§ **INSTRUCTIONS**:
• a. In the terminal-color thread, why did one writer end up with either unreadable blue text or a too-bright blue background?
• b. From the terminal-color thread, set down the passage starting with "On 05/03/2023 11:04, Nuno" and going on through "for dark blue.".

§ **QUOTED TEXT**:

* * * * * * * * *

On 05/03/2023 11:04, Nuno Silva wrote:

> On 2023-03-04, Rob van der Putten wrote:
>
>>
>> On 04/03/2023 10:25, Bazza wrote:
>>
>>> In Alma Linux 9, the ls command shows directories in dark blue,
>>> which is hard to read. One can use ls --color=never to avoid this.
>>> konsole seems broken: ls shows directories with 47m in front,
>>> e.g. 47mDownloads
>>> I presume 47 is the code for dark blue.
>>> ls command in terminal, xfce-terminal show the dark blue.
>>> ye olde xterm seems best: off-white background, so directories are visible
>>>
>>> In Debian, ls shows directories in blue, but no so stupidly dark as Alma.
>>
>> You can actually set the RGB values of each colour in ~/.Xresources.
>> E.G.:
>>
>> *VT100*color4: rgb:00/44/ee
>> URxvt.color4: #0044ee
>> URxvt.color12: #5555ff
>
> I think it was (U)Rxvt which would use the same color setting to
> generate both a foreground and a background color, and led to situations
> where I'd either have unreadable (too dark) blue text or a too bright
> blue background. (This with colors set for light text on #000000.)

* * * * * * * * *

§ **SUPPLIED DATA**:
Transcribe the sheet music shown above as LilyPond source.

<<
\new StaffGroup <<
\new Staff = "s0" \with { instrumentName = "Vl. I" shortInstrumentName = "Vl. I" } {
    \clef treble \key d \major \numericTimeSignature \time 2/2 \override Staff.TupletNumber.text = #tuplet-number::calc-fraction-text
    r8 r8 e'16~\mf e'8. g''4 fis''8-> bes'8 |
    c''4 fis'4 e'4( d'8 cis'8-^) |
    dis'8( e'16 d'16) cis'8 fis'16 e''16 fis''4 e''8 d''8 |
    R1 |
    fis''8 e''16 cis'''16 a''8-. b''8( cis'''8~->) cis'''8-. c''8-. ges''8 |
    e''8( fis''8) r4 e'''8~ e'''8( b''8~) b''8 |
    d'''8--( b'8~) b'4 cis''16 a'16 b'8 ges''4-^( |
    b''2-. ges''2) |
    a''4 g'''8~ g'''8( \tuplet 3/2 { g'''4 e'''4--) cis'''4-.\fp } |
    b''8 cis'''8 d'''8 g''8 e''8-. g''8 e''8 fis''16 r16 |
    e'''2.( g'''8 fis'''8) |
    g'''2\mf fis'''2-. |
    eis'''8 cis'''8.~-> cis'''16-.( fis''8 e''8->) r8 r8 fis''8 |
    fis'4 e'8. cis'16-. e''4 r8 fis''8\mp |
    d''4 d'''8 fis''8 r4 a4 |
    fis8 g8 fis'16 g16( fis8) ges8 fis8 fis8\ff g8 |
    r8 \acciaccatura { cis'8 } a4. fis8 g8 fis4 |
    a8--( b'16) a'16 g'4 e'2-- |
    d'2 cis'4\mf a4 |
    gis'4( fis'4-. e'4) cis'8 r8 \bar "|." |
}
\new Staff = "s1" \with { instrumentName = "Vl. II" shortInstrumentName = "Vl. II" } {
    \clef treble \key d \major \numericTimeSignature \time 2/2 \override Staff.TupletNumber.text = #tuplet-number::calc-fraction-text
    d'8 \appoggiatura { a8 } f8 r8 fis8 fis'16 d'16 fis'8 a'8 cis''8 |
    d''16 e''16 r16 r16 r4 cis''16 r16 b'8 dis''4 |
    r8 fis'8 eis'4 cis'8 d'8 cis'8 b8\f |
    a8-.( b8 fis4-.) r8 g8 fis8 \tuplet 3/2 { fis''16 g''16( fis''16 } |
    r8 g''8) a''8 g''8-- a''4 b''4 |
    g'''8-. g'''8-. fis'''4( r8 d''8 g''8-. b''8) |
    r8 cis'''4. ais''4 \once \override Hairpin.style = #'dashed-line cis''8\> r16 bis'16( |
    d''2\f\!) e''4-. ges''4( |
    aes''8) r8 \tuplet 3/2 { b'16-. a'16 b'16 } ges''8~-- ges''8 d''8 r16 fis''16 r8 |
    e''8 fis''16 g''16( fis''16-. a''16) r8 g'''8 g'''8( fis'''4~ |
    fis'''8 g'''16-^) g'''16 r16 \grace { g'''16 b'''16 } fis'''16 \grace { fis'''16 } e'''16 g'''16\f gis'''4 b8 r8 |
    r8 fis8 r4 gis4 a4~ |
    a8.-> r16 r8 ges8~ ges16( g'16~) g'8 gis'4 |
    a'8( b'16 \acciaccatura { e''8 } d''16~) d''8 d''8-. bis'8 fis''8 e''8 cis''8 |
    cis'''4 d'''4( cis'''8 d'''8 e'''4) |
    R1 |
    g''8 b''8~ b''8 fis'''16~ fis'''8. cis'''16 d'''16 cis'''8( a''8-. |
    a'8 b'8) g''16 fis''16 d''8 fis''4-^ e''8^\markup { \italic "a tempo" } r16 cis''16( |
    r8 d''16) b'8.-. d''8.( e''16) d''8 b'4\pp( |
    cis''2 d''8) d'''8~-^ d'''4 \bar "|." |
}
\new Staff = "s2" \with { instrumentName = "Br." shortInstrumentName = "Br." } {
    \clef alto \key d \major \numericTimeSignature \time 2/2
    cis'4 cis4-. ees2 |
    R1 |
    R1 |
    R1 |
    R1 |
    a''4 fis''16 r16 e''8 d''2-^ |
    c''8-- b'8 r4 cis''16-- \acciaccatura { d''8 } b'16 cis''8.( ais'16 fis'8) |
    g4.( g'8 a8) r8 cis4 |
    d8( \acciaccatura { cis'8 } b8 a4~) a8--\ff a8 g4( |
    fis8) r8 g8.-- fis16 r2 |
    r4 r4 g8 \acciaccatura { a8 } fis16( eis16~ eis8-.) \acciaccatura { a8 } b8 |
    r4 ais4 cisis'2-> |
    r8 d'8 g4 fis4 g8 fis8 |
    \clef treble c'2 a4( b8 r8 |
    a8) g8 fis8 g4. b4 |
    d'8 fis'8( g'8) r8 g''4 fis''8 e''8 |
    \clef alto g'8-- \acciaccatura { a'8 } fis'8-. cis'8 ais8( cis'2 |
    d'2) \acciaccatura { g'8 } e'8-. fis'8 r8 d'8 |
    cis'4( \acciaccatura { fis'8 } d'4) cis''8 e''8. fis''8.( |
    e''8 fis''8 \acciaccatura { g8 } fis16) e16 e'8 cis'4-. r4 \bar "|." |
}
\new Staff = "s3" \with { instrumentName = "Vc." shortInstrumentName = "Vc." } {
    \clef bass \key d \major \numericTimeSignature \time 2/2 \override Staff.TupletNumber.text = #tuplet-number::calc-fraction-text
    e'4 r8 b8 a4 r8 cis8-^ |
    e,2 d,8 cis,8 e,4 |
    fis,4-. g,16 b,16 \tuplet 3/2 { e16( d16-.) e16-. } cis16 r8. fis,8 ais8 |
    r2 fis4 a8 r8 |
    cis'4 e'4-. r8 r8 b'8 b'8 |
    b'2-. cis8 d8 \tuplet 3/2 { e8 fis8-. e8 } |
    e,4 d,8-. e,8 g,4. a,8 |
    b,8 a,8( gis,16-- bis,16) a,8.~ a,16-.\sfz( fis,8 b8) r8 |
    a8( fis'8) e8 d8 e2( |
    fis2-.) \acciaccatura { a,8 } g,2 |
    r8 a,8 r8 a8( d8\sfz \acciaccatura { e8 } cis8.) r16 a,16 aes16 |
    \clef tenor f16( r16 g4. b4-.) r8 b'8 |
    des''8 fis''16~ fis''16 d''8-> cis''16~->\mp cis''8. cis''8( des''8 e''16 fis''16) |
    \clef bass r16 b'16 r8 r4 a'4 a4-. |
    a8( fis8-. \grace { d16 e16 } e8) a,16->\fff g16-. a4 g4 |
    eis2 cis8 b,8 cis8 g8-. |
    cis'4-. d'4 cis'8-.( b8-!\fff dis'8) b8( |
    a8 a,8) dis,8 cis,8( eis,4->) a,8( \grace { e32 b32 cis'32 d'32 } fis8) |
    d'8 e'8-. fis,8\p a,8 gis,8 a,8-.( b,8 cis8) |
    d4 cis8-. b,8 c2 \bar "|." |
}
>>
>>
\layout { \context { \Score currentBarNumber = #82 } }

* * * * * * * * *

§ **ANSWER SET**:
• a. The writer thinks (U)Rxvt used the same color setting to generate both a foreground and a background color. With colors set for light text on #000000, one blue value therefore gave either too-dark, unreadable blue text or a too-bright blue background.

• b.
On 05/03/2023 11:04, Nuno Silva wrote:

> On 2023-03-04, Rob van der Putten wrote:
>
>>
>> On 04/03/2023 10:25, Bazza wrote:
>>
>>> In Alma Linux 9, the ls command shows directories in dark blue,
>>> which is hard to read. One can use ls --color=never to avoid this.
>>> konsole seems broken: ls shows directories with 47m in front,
>>> e.g. 47mDownloads
>>> I presume 47 is the code for dark blue.